A new way of understanding branding is emerging from this all. Brands are more and more about participation. It’s not like advertising, or traditional brand experience, which works one direction only. People only want to become part of something if they really share a passion or at least some level of common interest in what you are. And this doesn’t always restrict itself to what you have to offer, your “real deal”. It’s also about the meta question “am I like you, do I want to be identified with your personality, your ideology?”

What interests me and inspires me most with the Internet is not technology changing. It is beyond of what makes things change. It is about the change itself. I believe the Internet and the way we use it now is a lot more like humans are. It reflects our social behavior, but it frees us from location and physical restrictions. It is all about communication, which will be the topic of one of my next articles.

Henning von Vogelsang, November 02, 2005
No evolution without a revolution

Six weeks of intensive work. Uncounted hours of typing, stripping and placing code in XHTML and CSS. People who frequently visited core have noticed the difference. Not everything was worked out when I decided to bring core live a couple of days ago. I knew it would need lots of more work. But at the same time I couldn’t look at the old core any longer. And I needed to have a live version up to figure out the quirks, improving its usability. Last but not least, I also needed some feedback. So thank you to all who sent me a note.

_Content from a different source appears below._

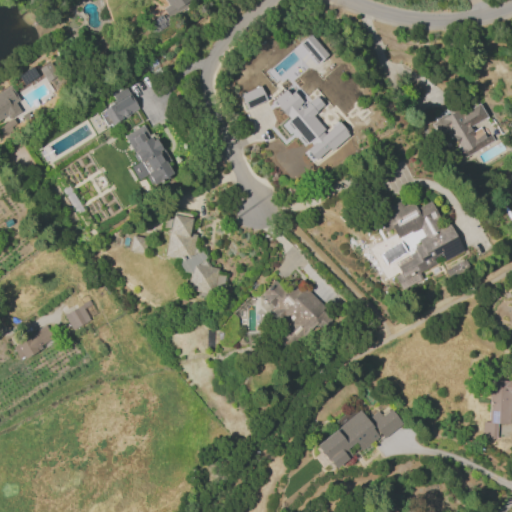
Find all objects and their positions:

Although I am planning on writing an extensive report about the redesign, lining up how everything works — even without explanations the site pretty much speaks for itself. It has a much fresher look, very upfront, straight forward, avoiding unnecessary clutter. It is formal and functional, and yet it is using bright and friendly colors, which are also helping to navigate through the site. And that is just the tip of the iceberg. Links use the same color and behavior throughout the entire site now. Another indicator with navigational functionality is an arrow, which sometimes changes its direction, depending on where the link will lead you. White boxes serve smaller and bigger amounts of content in consumable chunks. Those div-containers really have an IA-functionality here. Aside of dense, the core culture blog, there is only one font used throughout the whole website.

But the best part is, the site has become managable for me. It makes it easy to update content, to reflect changes not only on the blog page, but also in other sections like Practice and on the main landing page. In short, this site finally behaves and works like I do: logical, straight forward and comprehensive. To me, this is the biggest revolution since I started working in the Internet business.